Klaxons began to wail outside his cell.
Right at that moment thick purple fingers curled the sheet of metal between the two cells back, and the halogen light from the Mordred’s cell poured through the opening, blinding M-19 with its flash before he could close them. He cried and recoiled away from it.
Writhing with the heels of his hands pressing down on his eye sockets, M-19 was given a moment of clarity. M-19 could hear the Mordred tearing down a piece of pipe out of its fittings, boiling steam washing over the monster’s hands. He could hear the voice of the guard outside, speaking urgently just outside the door to his cell. Another voice spoke outside the door, booming over the P.A. with the thunder and severity of God himself.
He forced his eyes open when the sweet smell began to fill the cell.
“Gas!”
The colorless haze was already making M-19’s head swim. His thoughts tried to wrestle with the lethargy he breathed in.
The Mordred stood over him, numbly waiting for M-19 to put the next thought in his mind. The halogen glare from the next room shone on the purple-skinned behemoth. One of the Mordred’s eyes and a couple of his fingers had been surgically removed, leaving a concave wound past his eyelids. That was the forty percent that was missing.
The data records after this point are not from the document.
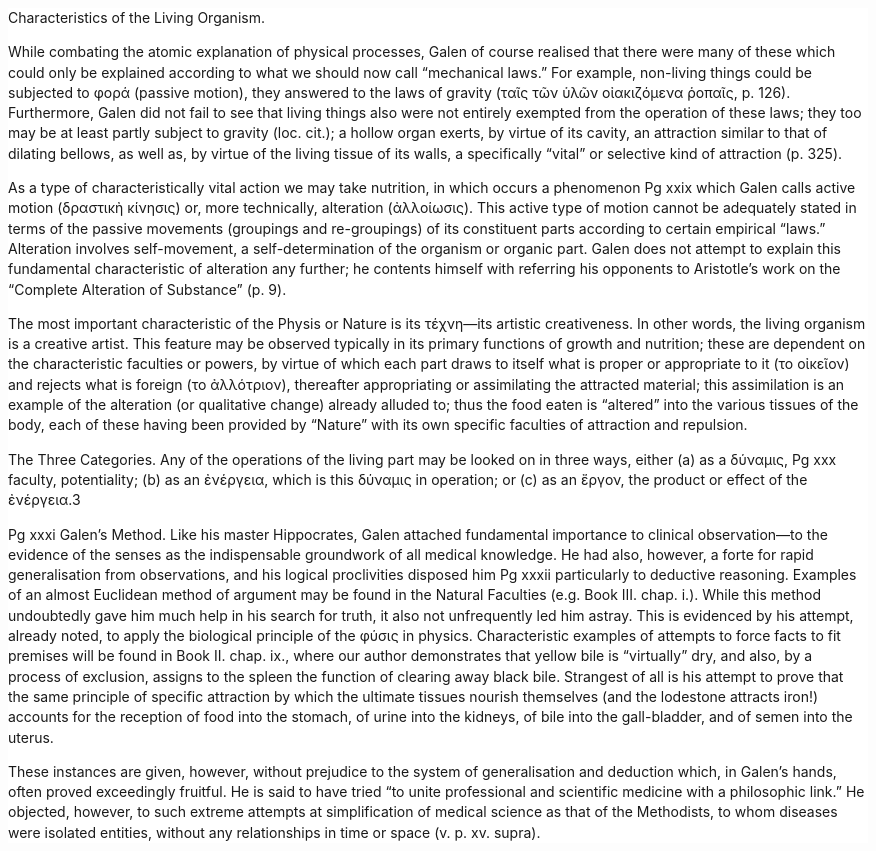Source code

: Characteristics
of the
Living
Organism. 

While combating the atomic explanation of physical processes, Galen of course realised that there were many of these which could only be explained according to what we should now call “mechanical laws.” For example, non-living things could be subjected to φορά (passive motion), they answered to the laws of gravity (ταῖς τῶν ὑλῶν οἰακιζόμενα ῥοπαῖς, p. 126). Furthermore, Galen did not fail to see that living things also were not entirely exempted from the operation of these laws; they too may be at least partly subject to gravity (loc. cit.); a hollow organ exerts, by virtue of its cavity, an attraction similar to that of dilating bellows, as well as, by virtue of the living tissue of its walls, a specifically “vital” or selective kind of attraction (p. 325).

As a type of characteristically vital action we may take nutrition, in which occurs a phenomenon Pg xxix which Galen calls active motion (δραστικὴ κίνησις) or, more technically, alteration (ἀλλοίωσις). This active type of motion cannot be adequately stated in terms of the passive movements (groupings and re-groupings) of its constituent parts according to certain empirical “laws.” Alteration involves self-movement, a self-determination of the organism or organic part. Galen does not attempt to explain this fundamental characteristic of alteration any further; he contents himself with referring his opponents to Aristotle’s work on the “Complete Alteration of Substance” (p. 9).

The most important characteristic of the Physis or Nature is its τέχνη—its artistic creativeness. In other words, the living organism is a creative artist. This feature may be observed typically in its primary functions of growth and nutrition; these are dependent on the characteristic faculties or powers, by virtue of which each part draws to itself what is proper or appropriate to it (το οἰκεῖον) and rejects what is foreign (το ἀλλότριον), thereafter appropriating or assimilating the attracted material; this assimilation is an example of the alteration (or qualitative change) already alluded to; thus the food eaten is “altered” into the various tissues of the body, each of these having been provided by “Nature” with its own specific faculties of attraction and repulsion.

The Three Categories. Any of the operations of the living part may be looked on in three ways, either (a) as a δύναμις, Pg xxx faculty, potentiality; (b) as an ἐνέργεια, which is this δύναμις in operation; or (c) as an ἔργον, the product or effect of the ἐνέργεια.3

Pg xxxi Galen’s
Method. Like his master Hippocrates, Galen attached fundamental importance to clinical observation—to the evidence of the senses as the indispensable groundwork of all medical knowledge. He had also, however, a forte for rapid generalisation from observations, and his logical proclivities disposed him Pg xxxii particularly to deductive reasoning. Examples of an almost Euclidean method of argument may be found in the Natural Faculties (e.g. Book III. chap. i.). While this method undoubtedly gave him much help in his search for truth, it also not unfrequently led him astray. This is evidenced by his attempt, already noted, to apply the biological principle of the φύσις in physics. Characteristic examples of attempts to force facts to fit premises will be found in Book II. chap. ix., where our author demonstrates that yellow bile is “virtually” dry, and also, by a process of exclusion, assigns to the spleen the function of clearing away black bile. Strangest of all is his attempt to prove that the same principle of specific attraction by which the ultimate tissues nourish themselves (and the lodestone attracts iron!) accounts for the reception of food into the stomach, of urine into the kidneys, of bile into the gall-bladder, and of semen into the uterus.

These instances are given, however, without prejudice to the system of generalisation and deduction which, in Galen’s hands, often proved exceedingly fruitful. He is said to have tried “to unite professional and scientific medicine with a philosophic link.” He objected, however, to such extreme attempts at simplification of medical science as that of the Methodists, to whom diseases were isolated entities, without any relationships in time or space (v. p. xv. supra).
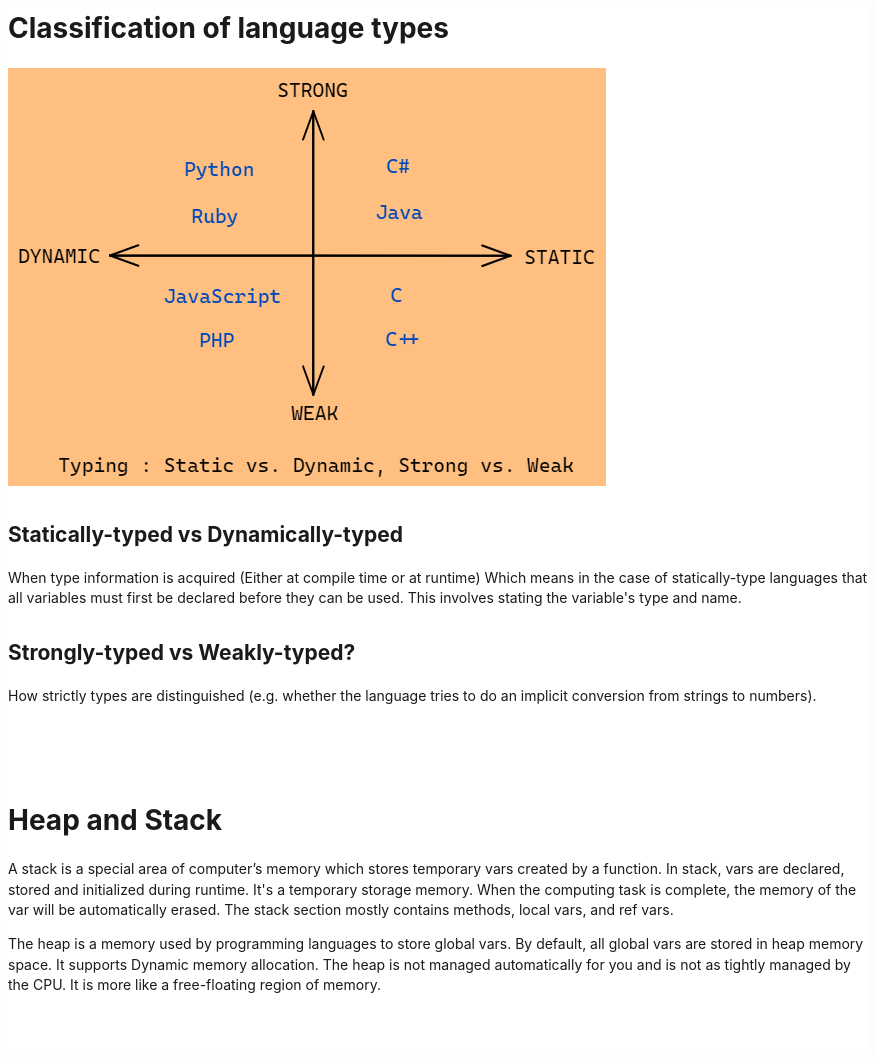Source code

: # Classification of language types

![LanguageClassification](Ipb9e.png)

## Statically-typed vs Dynamically-typed
When type information is acquired (Either at compile time or at runtime)
Which means in the case of statically-type languages that all variables must first be declared before they can be used. This involves stating the variable's type and name.

## Strongly-typed vs Weakly-typed?
How strictly types are distinguished (e.g. whether the language tries to do an implicit conversion from strings to numbers).

<br><br>

# Heap and Stack
A stack is a special area of computer’s memory which stores temporary vars created by a function. In stack, vars are declared, stored and initialized during runtime.
It's a temporary storage memory. When the computing task is complete, the memory of the var will be automatically erased. The stack section mostly contains methods, local vars, and ref vars.

The heap is a memory used by programming languages to store global vars. By default, all global vars are stored in heap memory space. It supports Dynamic memory allocation.
The heap is not managed automatically for you and is not as tightly managed by the CPU. It is more like a free-floating region of memory.

<br><br>
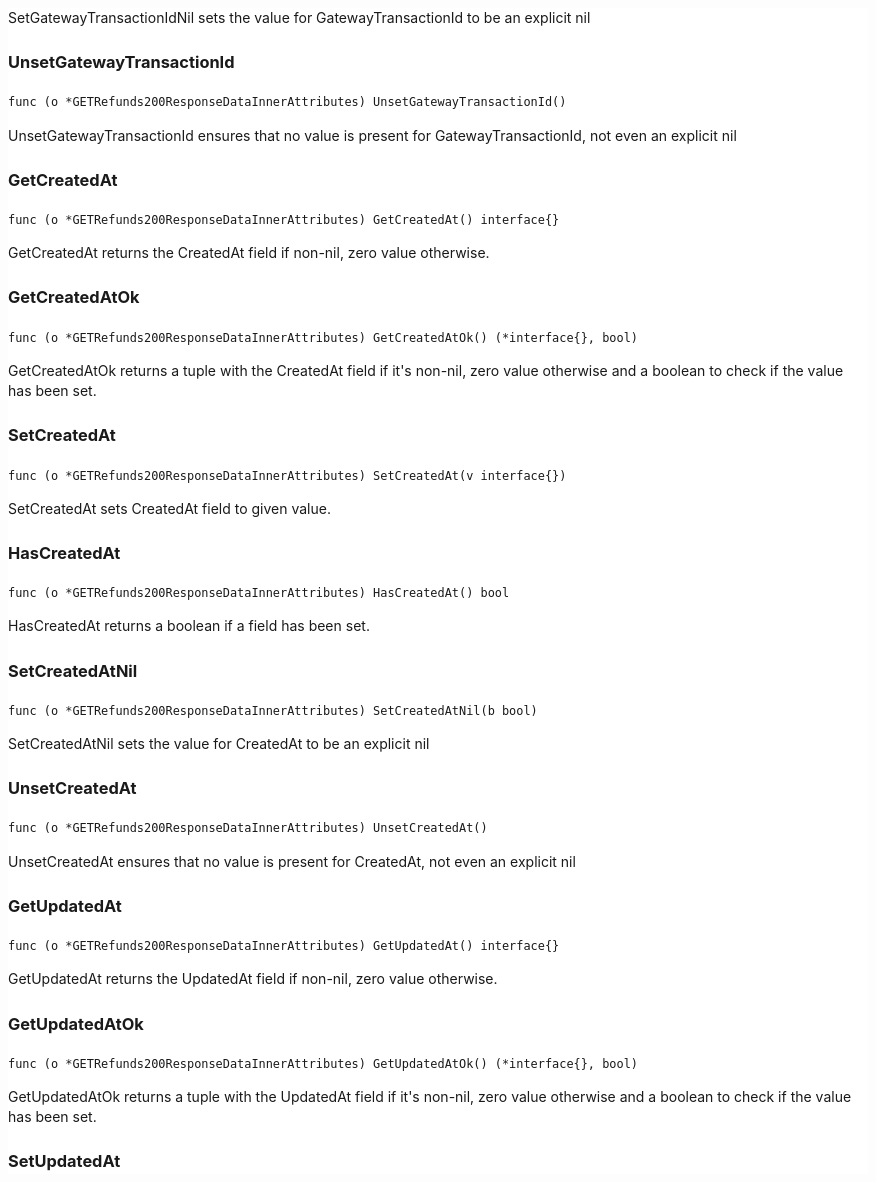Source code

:  SetGatewayTransactionIdNil sets the value for GatewayTransactionId to be an explicit nil

### UnsetGatewayTransactionId
`func (o *GETRefunds200ResponseDataInnerAttributes) UnsetGatewayTransactionId()`

UnsetGatewayTransactionId ensures that no value is present for GatewayTransactionId, not even an explicit nil
### GetCreatedAt

`func (o *GETRefunds200ResponseDataInnerAttributes) GetCreatedAt() interface{}`

GetCreatedAt returns the CreatedAt field if non-nil, zero value otherwise.

### GetCreatedAtOk

`func (o *GETRefunds200ResponseDataInnerAttributes) GetCreatedAtOk() (*interface{}, bool)`

GetCreatedAtOk returns a tuple with the CreatedAt field if it's non-nil, zero value otherwise
and a boolean to check if the value has been set.

### SetCreatedAt

`func (o *GETRefunds200ResponseDataInnerAttributes) SetCreatedAt(v interface{})`

SetCreatedAt sets CreatedAt field to given value.

### HasCreatedAt

`func (o *GETRefunds200ResponseDataInnerAttributes) HasCreatedAt() bool`

HasCreatedAt returns a boolean if a field has been set.

### SetCreatedAtNil

`func (o *GETRefunds200ResponseDataInnerAttributes) SetCreatedAtNil(b bool)`

 SetCreatedAtNil sets the value for CreatedAt to be an explicit nil

### UnsetCreatedAt
`func (o *GETRefunds200ResponseDataInnerAttributes) UnsetCreatedAt()`

UnsetCreatedAt ensures that no value is present for CreatedAt, not even an explicit nil
### GetUpdatedAt

`func (o *GETRefunds200ResponseDataInnerAttributes) GetUpdatedAt() interface{}`

GetUpdatedAt returns the UpdatedAt field if non-nil, zero value otherwise.

### GetUpdatedAtOk

`func (o *GETRefunds200ResponseDataInnerAttributes) GetUpdatedAtOk() (*interface{}, bool)`

GetUpdatedAtOk returns a tuple with the UpdatedAt field if it's non-nil, zero value otherwise
and a boolean to check if the value has been set.

### SetUpdatedAt
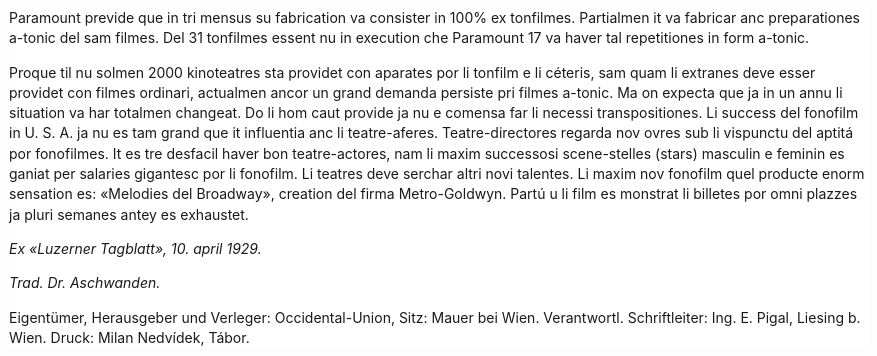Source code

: Paramount previde que in tri mensus su fabrication va consister in 100%
ex tonfilmes. Partialmen it va fabricar anc preparationes a-tonic del
sam filmes. Del 31 tonfilmes essent nu in execution che Paramount 17 va
haver tal repetitiones in form a-tonic.

Proque til nu solmen 2000 kinoteatres sta providet con aparates por li
tonfilm e li céteris, sam quam li extranes deve esser providet con
filmes ordinari, actualmen ancor un grand demanda persiste pri filmes
a-tonic. Ma on expecta que ja in un annu li situation va har totalmen
changeat. Do li hom caut provide ja nu e comensa far li necessi
transpositiones. Li success del fonofilm in U. S. A. ja nu es tam grand
que it influentia anc li teatre-aferes. Teatre-directores regarda nov
ovres sub li vispunctu del aptitá por fonofilmes. It es tre desfacil
haver bon teatre-actores, nam li maxim successosi scene-stelles (stars)
masculin e feminin es ganiat per salaries gigantesc por li fonofilm. Li
teatres deve serchar altri novi talentes. Li maxim nov fonofilm quel
producte enorm sensation es: «Melodies del Broadway», creation del firma
Metro-Goldwyn. Partú u li film es monstrat li billetes por omni plazzes
ja pluri semanes antey es exhaustet.

_Ex «Luzerner Tagblatt», 10. april 1929._

_Trad. Dr. Aschwanden._

Eigentümer, Herausgeber und Verleger: Occidental-Union, Sitz: Mauer bei
Wien. Verantwortl. Schriftleiter: Ing. E. Pigal, Liesing b. Wien. Druck:
Milan Nedvídek, Tábor.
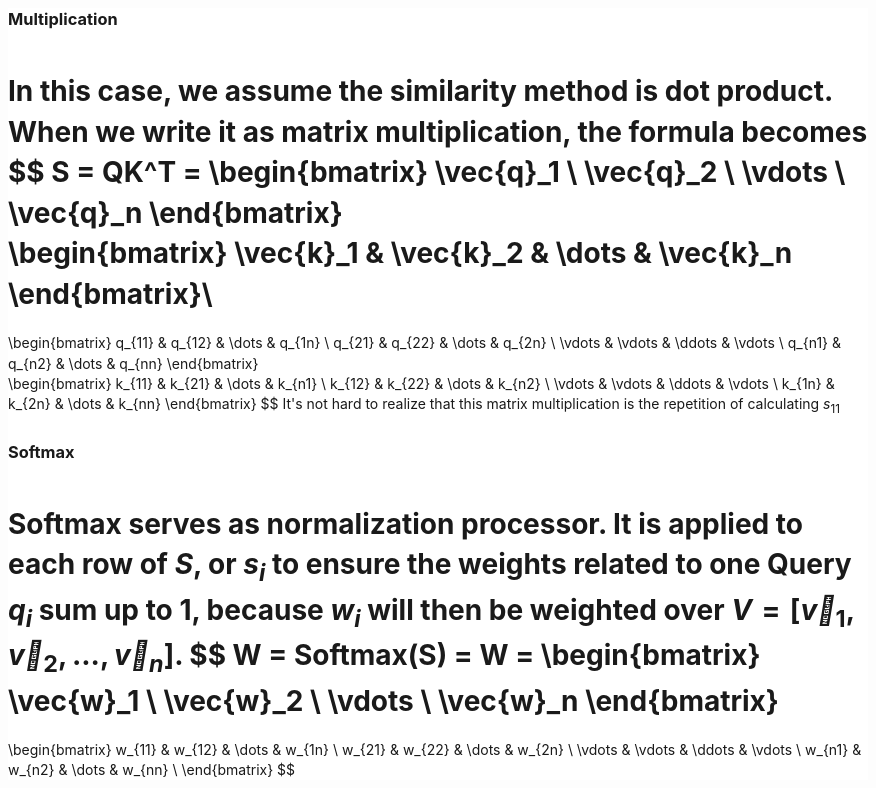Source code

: 
### Multiplication
In this case, we assume the similarity method is dot product.\
When we write it as matrix multiplication, the formula becomes
$$
S = QK^T = 
\begin{bmatrix}
    \vec{q}_1 \\
    \vec{q}_2 \\ 
    \vdots \\ 
    \vec{q}_n
\end{bmatrix}\
\begin{bmatrix}
    \vec{k}_1 & \vec{k}_2 & \dots & \vec{k}_n
\end{bmatrix}\
=
\begin{bmatrix}
    q_{11} & q_{12} & \dots & q_{1n} \\
    q_{21} & q_{22} & \dots & q_{2n} \\
    \vdots & \vdots & \ddots & \vdots \\
    q_{n1} & q_{n2} & \dots & q_{nn}
\end{bmatrix}\
\begin{bmatrix}
    k_{11} & k_{21} & \dots & k_{n1} \\
    k_{12} & k_{22} & \dots & k_{n2} \\
    \vdots & \vdots & \ddots & \vdots \\
    k_{1n} & k_{2n} & \dots & k_{nn}
\end{bmatrix}
$$
It's not hard to realize that this matrix multiplication is the repetition of calculating $s_{11}$


### Softmax
Softmax serves as normalization processor. It is applied to __each row__ of $S$, or $s_i$ to ensure the weights related to one Query $q_i$ sum up to 1, because $w_i$ will then be weighted over $V = [\vec{v}_1, \vec{v}_2, ..., \vec{v}_n]$.
$$
W = Softmax(S) =
W = 
\begin{bmatrix}
    \vec{w}_1 \\
    \vec{w}_2 \\
    \vdots \\
    \vec{w}_n
\end{bmatrix}
=
\begin{bmatrix}
    w_{11} & w_{12} & \dots & w_{1n} \\
    w_{21} & w_{22} & \dots & w_{2n} \\
    \vdots & \vdots & \ddots & \vdots \\
    w_{n1} & w_{n2} & \dots & w_{nn} \\
\end{bmatrix}
$$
“Break that down”, M-19 managed to croak, pointing at the door.
“Sir!”, the Mordred replied with crisp, fierce docility. He charged the door, making it buckle. His fists kept it shaking, with the force of each blow rippling through the floor. The hinges began to give way as M-19’s grip on consciousness finally began to slip.
The last thing he saw before he let go of it completely was the magnetic seals and hinges breaking. The last thing he heard were the weapon of the guard going off. The last thing M-19 felt was the Mordred picking him up and flinging him onto his shoulder.
The Mordred began to run down the hall, taking M-19’s unconscious body with him.